On Fedora, it looks like selecting rescue mode actual boots off something other than the system drive:

Booting into Rescue Mode

Rescue mode provides the ability to boot a small Fedora environment entirely from CD-ROM, or some other boot method, instead of the system's hard drive. As the name implies, rescue mode is provided to rescue you from something. During normal operation, your Fedora system uses files located on your system's hard drive to do everything — run programs, store your files, and more.

However, there may be times when you are unable to get Fedora running completely enough to access files on your system's hard drive. Using rescue mode, you can access the files stored on your system's hard drive, even if you cannot actually run Fedora from that hard drive.

To boot into rescue mode, you must be able to boot the system using one of the following methods:

  • By booting the system from an installation boot CD-ROM or DVD.
  • By booting the system from other installation boot media, such as USB flash devices.
  • By booting the system from the Fedora CD-ROM #1 or DVD.

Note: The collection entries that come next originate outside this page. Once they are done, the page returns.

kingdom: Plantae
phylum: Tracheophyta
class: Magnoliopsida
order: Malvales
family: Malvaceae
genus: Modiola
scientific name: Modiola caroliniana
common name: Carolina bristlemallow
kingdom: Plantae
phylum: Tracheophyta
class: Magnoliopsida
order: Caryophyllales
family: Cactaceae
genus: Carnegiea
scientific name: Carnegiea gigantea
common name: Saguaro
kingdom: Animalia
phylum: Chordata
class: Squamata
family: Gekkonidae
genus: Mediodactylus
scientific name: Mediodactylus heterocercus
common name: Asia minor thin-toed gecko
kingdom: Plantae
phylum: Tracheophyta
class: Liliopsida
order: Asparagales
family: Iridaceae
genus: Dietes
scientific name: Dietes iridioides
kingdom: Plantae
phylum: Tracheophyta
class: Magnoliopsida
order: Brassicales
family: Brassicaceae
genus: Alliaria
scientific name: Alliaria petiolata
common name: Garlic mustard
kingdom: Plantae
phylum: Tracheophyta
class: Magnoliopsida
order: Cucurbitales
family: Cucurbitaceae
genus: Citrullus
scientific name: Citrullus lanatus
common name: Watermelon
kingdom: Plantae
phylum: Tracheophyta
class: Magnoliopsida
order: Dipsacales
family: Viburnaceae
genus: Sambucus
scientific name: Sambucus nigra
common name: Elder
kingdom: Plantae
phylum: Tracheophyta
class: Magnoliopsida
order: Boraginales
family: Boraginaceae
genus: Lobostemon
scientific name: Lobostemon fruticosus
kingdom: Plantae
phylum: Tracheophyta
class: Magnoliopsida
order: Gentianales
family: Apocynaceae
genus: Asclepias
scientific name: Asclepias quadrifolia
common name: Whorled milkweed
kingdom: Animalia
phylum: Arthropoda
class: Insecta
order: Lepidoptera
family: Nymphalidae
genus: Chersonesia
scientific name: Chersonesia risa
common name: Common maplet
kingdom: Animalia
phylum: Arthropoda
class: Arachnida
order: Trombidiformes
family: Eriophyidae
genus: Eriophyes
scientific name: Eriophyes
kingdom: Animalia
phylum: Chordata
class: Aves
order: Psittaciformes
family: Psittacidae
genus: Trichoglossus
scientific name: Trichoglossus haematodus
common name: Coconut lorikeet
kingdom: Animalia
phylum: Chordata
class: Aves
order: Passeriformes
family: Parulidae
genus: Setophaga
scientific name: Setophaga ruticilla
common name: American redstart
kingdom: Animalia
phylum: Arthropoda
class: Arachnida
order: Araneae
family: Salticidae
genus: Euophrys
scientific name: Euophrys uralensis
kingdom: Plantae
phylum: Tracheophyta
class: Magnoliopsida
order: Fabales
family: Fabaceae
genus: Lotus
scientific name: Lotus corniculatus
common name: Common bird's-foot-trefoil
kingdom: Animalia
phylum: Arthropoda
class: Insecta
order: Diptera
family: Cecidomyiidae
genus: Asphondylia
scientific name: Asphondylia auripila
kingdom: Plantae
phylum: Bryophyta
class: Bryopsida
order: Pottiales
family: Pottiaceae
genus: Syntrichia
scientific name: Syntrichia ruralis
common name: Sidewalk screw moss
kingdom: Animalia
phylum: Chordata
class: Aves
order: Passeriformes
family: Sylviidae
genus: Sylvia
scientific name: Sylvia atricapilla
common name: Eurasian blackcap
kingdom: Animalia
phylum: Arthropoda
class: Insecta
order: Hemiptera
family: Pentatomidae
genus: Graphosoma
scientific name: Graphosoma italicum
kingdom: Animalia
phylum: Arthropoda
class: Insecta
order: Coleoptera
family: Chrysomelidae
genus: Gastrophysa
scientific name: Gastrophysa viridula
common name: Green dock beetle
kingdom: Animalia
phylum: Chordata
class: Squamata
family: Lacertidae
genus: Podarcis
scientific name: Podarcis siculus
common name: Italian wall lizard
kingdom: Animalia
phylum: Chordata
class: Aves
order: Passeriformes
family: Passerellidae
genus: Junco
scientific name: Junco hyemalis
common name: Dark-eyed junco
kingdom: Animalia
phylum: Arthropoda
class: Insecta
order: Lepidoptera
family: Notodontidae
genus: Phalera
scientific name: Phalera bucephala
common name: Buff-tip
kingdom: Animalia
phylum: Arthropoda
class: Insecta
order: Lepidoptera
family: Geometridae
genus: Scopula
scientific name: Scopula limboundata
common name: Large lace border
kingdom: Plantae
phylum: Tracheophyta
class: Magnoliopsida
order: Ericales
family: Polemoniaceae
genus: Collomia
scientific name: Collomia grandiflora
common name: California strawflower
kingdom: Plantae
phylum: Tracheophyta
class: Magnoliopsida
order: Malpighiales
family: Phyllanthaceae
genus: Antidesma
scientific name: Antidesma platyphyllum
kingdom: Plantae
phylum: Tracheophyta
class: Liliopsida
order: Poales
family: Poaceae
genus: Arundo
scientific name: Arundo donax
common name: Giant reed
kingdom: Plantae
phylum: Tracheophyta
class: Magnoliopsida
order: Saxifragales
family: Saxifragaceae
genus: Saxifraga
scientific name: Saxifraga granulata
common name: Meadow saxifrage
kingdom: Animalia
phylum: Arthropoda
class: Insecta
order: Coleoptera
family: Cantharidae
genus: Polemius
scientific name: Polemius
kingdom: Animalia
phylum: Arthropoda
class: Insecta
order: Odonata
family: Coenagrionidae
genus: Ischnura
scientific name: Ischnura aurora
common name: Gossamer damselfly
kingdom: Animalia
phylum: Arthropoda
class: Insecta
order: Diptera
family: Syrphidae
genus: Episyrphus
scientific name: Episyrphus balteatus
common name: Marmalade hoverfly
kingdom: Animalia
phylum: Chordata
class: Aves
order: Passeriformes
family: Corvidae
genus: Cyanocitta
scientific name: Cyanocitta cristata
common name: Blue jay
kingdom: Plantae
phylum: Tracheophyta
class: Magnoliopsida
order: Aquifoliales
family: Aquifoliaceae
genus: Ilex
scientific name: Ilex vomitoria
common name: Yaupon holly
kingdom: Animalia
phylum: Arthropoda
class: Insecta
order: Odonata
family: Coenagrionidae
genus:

Source and detailed instructions: https://docs.fedoraproject.org/en-US/Fedora/13/html/Installation_Guide/s1-rescuemode-boot.html

If the installation did not include creating a rescue CD, that facility is likely included on the live session you created from the ISO, which you used to install Fedora (probably a DVD or flash drive). So selecting rescue mode from the boot menu will probably instruct you to load that. To ensure that you're prepared for an emergency, just select that from the boot menu one time to see what instructions you get and to verify that you have the necessary media.